Textauszug →
◇ ◇ ◇
Der Stubenknecht hat der Herrschaft und der Gemeinde treu zu sein, aber wie ein Polizeidiener
alle Frevel und Schwüre (Flüche) der Gäste anzuzeigen. Konnte einer seine Zeche
(Urthe) nicht bezahlen, so mußte er ein Unterpfand oder Zeichen dalassen. Noch am
nächsten Morgen war es mit zwei Schillingen Buße einzulösen. Wer nicht zahlte, wurde
mit einem Pfund Pfennige bestraft. Spielschulden waren sofort zu begleichen. Wer Fenster
, Öfen, Gläser, Geschirr der Stube zerbrach, mußte es vergüten. Wer den Schaden
sah, hatte ihn anzuzeigen. »Polizeistunde« war am Abend um neun Uhr. Denen, die
nicht gehen wollten, hatte der Stubenknecht das Licht wegzunehmen. Wer ein anderes
brachte, anzündete, büßte mit 5 sh.

Um Streit und Gewalttat zu verhindern, waren strenge Strafen verhängt: Wer ein
blankes Messer zückte, zahlte 4 sh. Wer den anderen mit einem trockenen Streich schlug
(ohne Messer und Waffen), büßte mit 3 sh. Auf Geheiß der Stubenmeister hatte der Stubenknecht
Gäste zu pfänden. Für einen freventlichen Schwur zahlte man 4 sh, 2 an die
Stube, 2 der Kirche. Wer einen »fürchterlichen« Schwur tat, mußte angezeigt werden. Er
wurde in ein Halseisen am Pranger geschlagen und büßte mit 5 sh. Außerdem war er der
Herrschaft vorbehalten.

Die angeführten »Vorkommnisse« waren in Wirtshäusern dieser Zeit und später
durchaus üblich. Vielleicht unterschieden sie sich nur etwas in der Höhe der Strafe von
Herrschaft zu Herrschaft. Immerhin sind damit einige Probleme in der Wirtschaftsführung
angesprochen, die sich später ergänzen lassen.

Als das Klarissinenkloster Gnadental in Basel 1464 seine Besitzungen mit den Weinzinsen
für die Vogtei Badenweiler neu verzeichnen ließ, finden wir darunter einen Wirt
Brosius von Neuenfels in Obermüllheim. Die Neuenfels stammten von der gleichnamigen
Burg bei Britzingen. 1396 hält Vogt Cunrat Wegerli auf dem offenen Platz vor der
Kirche St. Martin Gericht namens des Grafen Cunrat von Freiburg, weil Rüdiger von
Neuenfels an das Kloster Sitzenkirch seine Verbindlichkeiten nicht erfüllt hatte. Ein
Neuenfels war dann Burgvogt von Badenweiler und wohnte nach Sievert im Bereich des
späteren Amtshauses in Müllheim neben St. Martin, wo das Geschlecht um 1490 größeren
Besitz hatte. Ob Brosius von Neuenfels als Adliger selbst wütete, erscheint zunächst
unsicher. Doch er ist als Wirt genannt, somit Inhaber der Wirtsgerechtigkeit. Daß er
Weinzins an das Kloster Gnadental zahlt, sagt noch nichts aus, wo sein Wirtshaus stand.
◇ ◇ ◇
Bereitgestellte Daten →
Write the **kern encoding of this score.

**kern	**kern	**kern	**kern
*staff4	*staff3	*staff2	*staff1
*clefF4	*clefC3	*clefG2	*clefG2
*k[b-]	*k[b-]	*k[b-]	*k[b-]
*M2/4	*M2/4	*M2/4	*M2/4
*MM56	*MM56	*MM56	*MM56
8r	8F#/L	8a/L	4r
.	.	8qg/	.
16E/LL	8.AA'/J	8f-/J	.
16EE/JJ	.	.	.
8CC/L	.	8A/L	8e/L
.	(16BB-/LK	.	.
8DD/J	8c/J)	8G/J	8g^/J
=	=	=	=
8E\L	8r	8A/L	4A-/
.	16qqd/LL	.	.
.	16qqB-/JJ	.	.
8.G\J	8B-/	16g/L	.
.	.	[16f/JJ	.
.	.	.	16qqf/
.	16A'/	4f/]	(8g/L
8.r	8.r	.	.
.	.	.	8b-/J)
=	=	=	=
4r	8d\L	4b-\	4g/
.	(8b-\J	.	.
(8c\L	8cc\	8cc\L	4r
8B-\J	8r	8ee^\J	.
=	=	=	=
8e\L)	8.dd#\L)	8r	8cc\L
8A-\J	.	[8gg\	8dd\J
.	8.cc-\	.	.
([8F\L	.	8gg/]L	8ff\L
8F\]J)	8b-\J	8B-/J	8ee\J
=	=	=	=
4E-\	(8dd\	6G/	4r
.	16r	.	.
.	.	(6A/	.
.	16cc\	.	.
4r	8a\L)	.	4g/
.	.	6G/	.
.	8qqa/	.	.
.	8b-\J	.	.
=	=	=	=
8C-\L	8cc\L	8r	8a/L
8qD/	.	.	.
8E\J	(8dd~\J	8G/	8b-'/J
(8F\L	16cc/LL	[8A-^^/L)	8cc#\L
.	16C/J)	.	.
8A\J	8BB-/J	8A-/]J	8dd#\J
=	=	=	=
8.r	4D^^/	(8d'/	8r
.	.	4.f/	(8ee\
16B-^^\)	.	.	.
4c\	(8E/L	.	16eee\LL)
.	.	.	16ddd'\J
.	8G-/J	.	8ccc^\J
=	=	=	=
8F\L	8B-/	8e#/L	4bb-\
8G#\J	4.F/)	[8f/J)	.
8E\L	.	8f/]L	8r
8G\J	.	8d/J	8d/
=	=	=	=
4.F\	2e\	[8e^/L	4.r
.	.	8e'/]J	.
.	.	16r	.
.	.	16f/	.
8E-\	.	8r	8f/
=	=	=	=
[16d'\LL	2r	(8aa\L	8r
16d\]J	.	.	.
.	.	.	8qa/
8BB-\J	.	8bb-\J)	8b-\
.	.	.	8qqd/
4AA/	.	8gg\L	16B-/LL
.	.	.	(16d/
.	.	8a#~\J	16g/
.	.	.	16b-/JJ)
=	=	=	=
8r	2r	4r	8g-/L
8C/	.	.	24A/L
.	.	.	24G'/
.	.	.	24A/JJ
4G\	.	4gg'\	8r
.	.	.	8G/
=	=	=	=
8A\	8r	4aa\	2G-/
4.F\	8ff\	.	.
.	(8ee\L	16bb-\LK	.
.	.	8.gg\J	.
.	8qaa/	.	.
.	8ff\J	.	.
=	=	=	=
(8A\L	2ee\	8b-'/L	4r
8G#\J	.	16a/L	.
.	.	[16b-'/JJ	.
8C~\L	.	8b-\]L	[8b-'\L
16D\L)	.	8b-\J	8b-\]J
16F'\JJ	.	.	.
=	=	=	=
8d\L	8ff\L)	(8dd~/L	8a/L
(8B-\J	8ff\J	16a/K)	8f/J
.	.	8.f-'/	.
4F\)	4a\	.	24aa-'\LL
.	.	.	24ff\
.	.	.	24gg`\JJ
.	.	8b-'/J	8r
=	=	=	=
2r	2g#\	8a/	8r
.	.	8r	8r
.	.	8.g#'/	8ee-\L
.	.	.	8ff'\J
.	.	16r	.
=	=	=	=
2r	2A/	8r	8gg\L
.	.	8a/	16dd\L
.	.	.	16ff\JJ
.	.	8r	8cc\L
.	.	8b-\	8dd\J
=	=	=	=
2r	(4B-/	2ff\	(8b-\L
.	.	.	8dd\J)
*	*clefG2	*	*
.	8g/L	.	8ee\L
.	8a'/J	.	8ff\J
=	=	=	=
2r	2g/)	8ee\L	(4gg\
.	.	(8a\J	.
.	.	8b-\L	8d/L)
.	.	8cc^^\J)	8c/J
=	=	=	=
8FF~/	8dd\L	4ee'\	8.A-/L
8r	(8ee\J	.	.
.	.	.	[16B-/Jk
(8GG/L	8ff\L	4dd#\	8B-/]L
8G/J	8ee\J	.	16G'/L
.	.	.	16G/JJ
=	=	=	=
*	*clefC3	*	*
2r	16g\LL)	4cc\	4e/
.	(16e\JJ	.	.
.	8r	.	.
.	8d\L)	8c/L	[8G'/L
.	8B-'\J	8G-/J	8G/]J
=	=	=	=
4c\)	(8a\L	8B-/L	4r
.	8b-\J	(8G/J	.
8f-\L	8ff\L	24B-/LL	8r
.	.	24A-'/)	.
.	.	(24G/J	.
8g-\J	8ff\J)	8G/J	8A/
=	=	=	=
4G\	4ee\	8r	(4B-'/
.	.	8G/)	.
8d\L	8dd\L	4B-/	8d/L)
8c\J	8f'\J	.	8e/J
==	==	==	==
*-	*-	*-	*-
◇ ◇ ◇
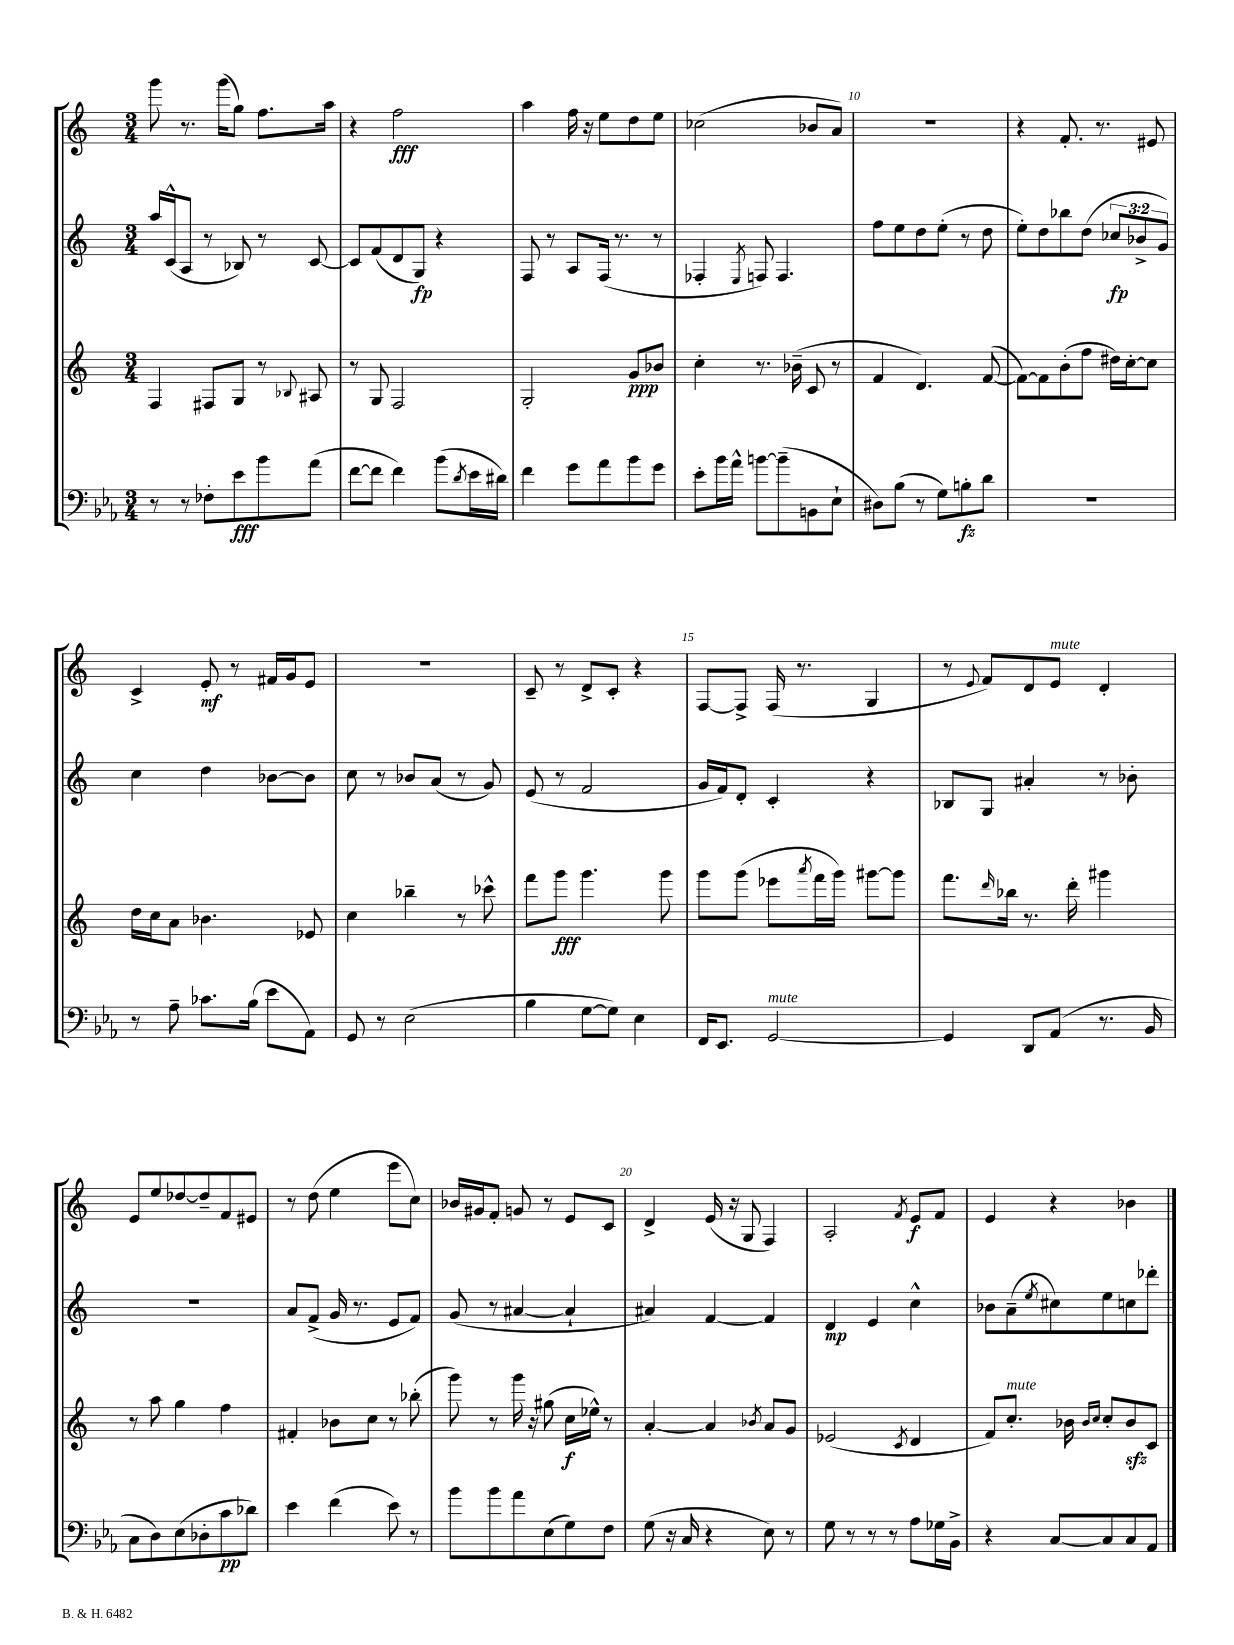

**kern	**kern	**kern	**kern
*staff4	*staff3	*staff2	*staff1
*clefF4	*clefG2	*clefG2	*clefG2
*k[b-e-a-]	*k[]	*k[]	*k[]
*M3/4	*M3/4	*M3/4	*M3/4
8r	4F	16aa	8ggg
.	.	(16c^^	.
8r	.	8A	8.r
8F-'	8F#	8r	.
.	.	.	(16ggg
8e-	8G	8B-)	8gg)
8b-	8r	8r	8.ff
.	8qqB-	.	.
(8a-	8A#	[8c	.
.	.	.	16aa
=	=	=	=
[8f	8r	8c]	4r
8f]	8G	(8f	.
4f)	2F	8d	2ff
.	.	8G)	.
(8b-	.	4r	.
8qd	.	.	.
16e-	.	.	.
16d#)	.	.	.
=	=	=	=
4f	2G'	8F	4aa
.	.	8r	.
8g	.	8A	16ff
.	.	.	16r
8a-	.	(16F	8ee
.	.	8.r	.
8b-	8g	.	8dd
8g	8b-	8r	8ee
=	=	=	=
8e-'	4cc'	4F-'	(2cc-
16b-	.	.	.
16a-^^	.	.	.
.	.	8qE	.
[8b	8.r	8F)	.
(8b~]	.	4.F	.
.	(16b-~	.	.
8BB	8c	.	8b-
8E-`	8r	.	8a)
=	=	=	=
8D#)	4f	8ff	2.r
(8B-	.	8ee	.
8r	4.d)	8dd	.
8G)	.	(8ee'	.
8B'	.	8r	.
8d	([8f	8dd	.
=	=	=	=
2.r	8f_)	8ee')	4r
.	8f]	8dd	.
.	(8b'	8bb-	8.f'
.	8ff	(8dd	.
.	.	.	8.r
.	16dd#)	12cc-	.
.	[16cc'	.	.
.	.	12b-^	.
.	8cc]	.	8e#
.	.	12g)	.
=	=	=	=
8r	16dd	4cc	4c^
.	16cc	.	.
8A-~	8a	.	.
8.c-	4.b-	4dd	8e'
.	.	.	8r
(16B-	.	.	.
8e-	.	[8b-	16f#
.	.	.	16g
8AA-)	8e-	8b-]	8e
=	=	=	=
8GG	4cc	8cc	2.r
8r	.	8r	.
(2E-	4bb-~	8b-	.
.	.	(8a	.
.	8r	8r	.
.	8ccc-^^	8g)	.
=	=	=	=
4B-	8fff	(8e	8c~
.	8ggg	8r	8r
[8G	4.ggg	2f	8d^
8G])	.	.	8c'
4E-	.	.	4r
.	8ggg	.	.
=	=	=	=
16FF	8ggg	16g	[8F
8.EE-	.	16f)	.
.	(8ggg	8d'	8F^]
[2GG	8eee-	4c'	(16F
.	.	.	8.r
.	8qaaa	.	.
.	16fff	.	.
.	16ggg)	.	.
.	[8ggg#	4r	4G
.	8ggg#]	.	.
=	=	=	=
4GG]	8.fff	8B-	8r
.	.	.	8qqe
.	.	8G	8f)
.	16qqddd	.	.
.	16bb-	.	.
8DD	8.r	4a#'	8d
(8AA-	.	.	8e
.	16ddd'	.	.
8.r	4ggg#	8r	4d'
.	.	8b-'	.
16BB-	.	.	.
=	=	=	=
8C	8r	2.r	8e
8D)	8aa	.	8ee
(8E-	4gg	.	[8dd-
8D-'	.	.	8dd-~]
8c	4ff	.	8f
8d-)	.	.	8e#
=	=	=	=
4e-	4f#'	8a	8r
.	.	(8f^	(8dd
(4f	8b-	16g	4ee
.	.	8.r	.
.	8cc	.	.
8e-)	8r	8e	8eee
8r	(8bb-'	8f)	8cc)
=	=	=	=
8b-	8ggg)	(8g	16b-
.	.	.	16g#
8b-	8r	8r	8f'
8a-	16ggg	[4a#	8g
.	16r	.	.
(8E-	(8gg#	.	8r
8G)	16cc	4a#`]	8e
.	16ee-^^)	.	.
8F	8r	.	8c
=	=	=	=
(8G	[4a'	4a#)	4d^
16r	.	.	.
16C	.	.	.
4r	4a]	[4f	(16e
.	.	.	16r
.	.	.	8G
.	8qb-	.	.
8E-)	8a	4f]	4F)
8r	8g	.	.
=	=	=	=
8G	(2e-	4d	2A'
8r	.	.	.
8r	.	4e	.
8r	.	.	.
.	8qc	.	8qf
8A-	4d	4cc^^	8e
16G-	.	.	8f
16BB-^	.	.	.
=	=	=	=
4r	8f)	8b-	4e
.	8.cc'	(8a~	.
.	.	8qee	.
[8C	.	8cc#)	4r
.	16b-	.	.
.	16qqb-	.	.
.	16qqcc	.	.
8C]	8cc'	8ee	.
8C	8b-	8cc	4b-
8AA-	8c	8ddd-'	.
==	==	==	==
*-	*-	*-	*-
◇ ◇ ◇
Aufgabenstellung →
a – Nenne alle Gegenstände der Stube, die laut dem Textauszug zur Wirtshausordnung vergütet werden mussten, wenn jemand sie zerbrach.
b – Beantworte anhand des Textauszugs zur Wirtshausordnung kurz die folgenden Fragen:
(i) Um welche Uhrzeit war die »Polizeistunde«?
(ii) Welche Buße zahlte, wer ein blankes Messer zückte?
(iii) In welchem Jahr ließ das Klarissinenkloster Gnadental seine Besitzungen für die Vogtei Badenweiler neu verzeichnen?
c – Führe den Textauszug zur Wirtshausordnung und zum Wirt Brosius von Neuenfels im Anschluss an seinen letzten Satz weiter.

Lösungen je Aufgabe →
a – Fenster, Öfen, Gläser, Geschirr

b –
(i) Am Abend um neun Uhr.
(ii) 4 sh.
(iii) 1464.

c –
Es könnte im Kirchenbereich an der alten Wegschiene, der heutigen Wilhelmstraße, vermutet
werden. Ob sich die andere Erwähnung bei Sievert aus dem Seelbuch von St. Martin
von 1496, das Kloster Gnadental gibt für eine Herdstelle zwei Rauchhühner, auf das
Wirtshaus von Brosius beziehen kann, ließe sich vermuten, aber nicht beweisen.

Wir können davon ausgehen, daß der Neuenfelser 1464 nicht erst gerade aufgezogen
war, wohl ein Vorgänger dort schon wirtete. Damit läßt sich das Wirtswesen in Müllheim
doch etwa für die erste Hälfte des 15. Jahrhunderts beobachten. Brosius könnte
dieses alte Realrecht, eine Wirtschaft zu führen, vom Ortsherrn, dem damaligen Markgrafen
Rudolf IV. von Hochberg, erhalten haben.

Wenn Spezial Allenspach in seinem Visitationsbericht von 1558 über Müllheim von
»Wirtshäusern« spricht, so käme dafür einmal die »Gemeindestube«, dann vielleicht ein
Nachfolger des Brosius von Neuenfels neben anderen Unbekannten in Betracht.

Wohl durch Kriegsereignisse, Brände, ist um 1600 nach Sievert diese Wirtschaft im
Stalten verschwunden. Doch er erwähnt 1615 auf dem Platz des Amtshauses »ein Wirts-
häuslin, so dem Jacob Schenk, genannt Klapperjäckli, gehörig«, leider ohne nähere
Quellenangabe. (Abb. 1)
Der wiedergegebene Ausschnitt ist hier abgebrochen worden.